Segment Start: Data for the task
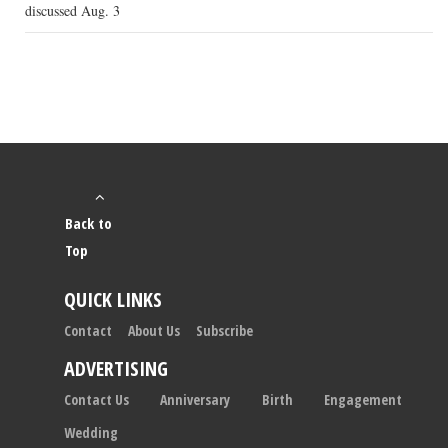
discussed Aug. 3
Back to
Top
QUICK LINKS
Contact
About Us
Subscribe
ADVERTISING
Contact Us
Anniversary
Birth
Engagement
Wedding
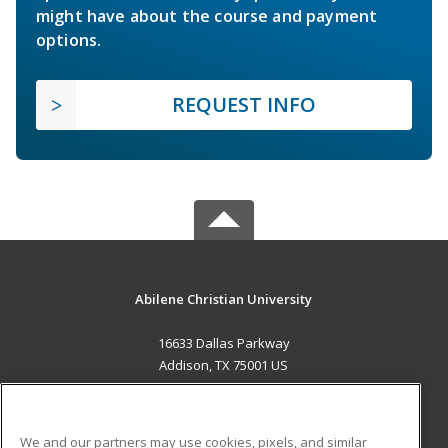
might have about the course and payment
options.
REQUEST INFO
Abilene Christian University
16633 Dallas Parkway
Addison, TX 75001 US
MAIN CONTENT
Career Training
We and our partners may use cookies, pixels, and similar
Segment End: Data for the task
### [What you have to do]
Setting the pictures aside, return exactly the lines from the line with "Anniversary" through the last line of the listing above.

### [Completed exercise]
Anniversary
Birth
Engagement
Wedding
might have about the course and payment
options.
REQUEST INFO
Abilene Christian University
16633 Dallas Parkway
Addison, TX 75001 US
MAIN CONTENT
Career Training
We and our partners may use cookies, pixels, and similar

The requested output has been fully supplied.